Les troupes de la coalition se repliaient devant nous, reculant vers la mer et le Rhin.

Pichegru continua sa marche, reprit Condé, Valenciennes, Landrecies, Le Quesnoy, et pénétra en Hollande.

En même temps, Jourdan forçait les Autrichiens, commandés par Clerfayt, à se replier sur Aix-la-Chapelle, passait de vive force la rivière de l’Ourthe, et s’emparait de la Roër ; enfin, pendant que Kléber investissait Maëstricht, la ville de Bois-le-Duc tombait en nos mains.

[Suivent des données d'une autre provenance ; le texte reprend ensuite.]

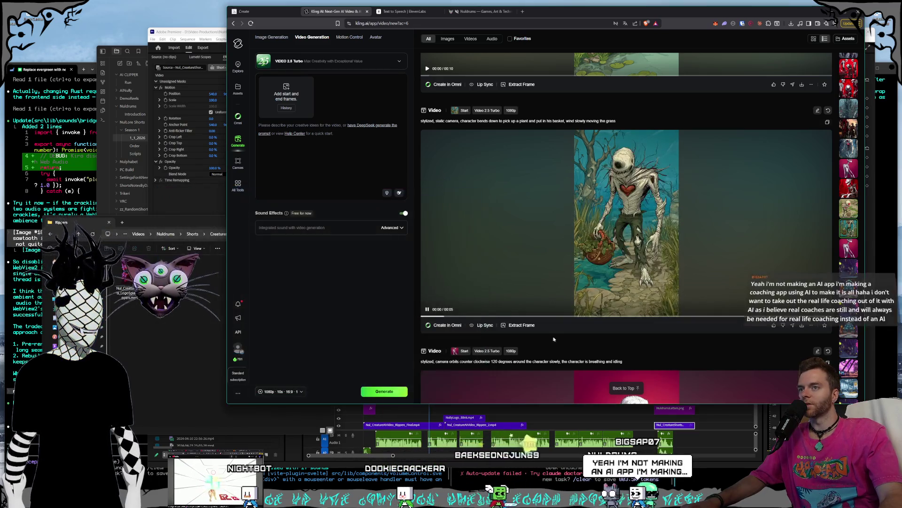
# Download the fishing-creature clip into Rippers and play the video
pyautogui.scroll(3, 616, 296)
pyautogui.scroll(2, 617, 296)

La ligne du Rhin hollandais était au pouvoir de l’armée française. Cette belle conquête venait de s’accomplir en moins de cinq mois, de juin à octobre 1794 !

Et pourtant, mes enfants, la patrie française n’avait pas d’argent. À peine pouvait-on envoyer aux troupes leur solde en assignats, avec une infime quantité de numéraire ; les vivres manquaient souvent ; les officiers mangeaient, comme leurs soldats, ce que l’on trouvait !

Le dénuement était absolu ; lorsque les souliers étaient usés, on marchait nu-pieds ou en sabots, le ventre creux mais l’âme fière ! Et ces héros (on peut leur donner ce titre depuis le général jusqu’au simple soldat) étonnèrent leur monde par leurs vertus militaires, leur discipline et leur stoïcisme.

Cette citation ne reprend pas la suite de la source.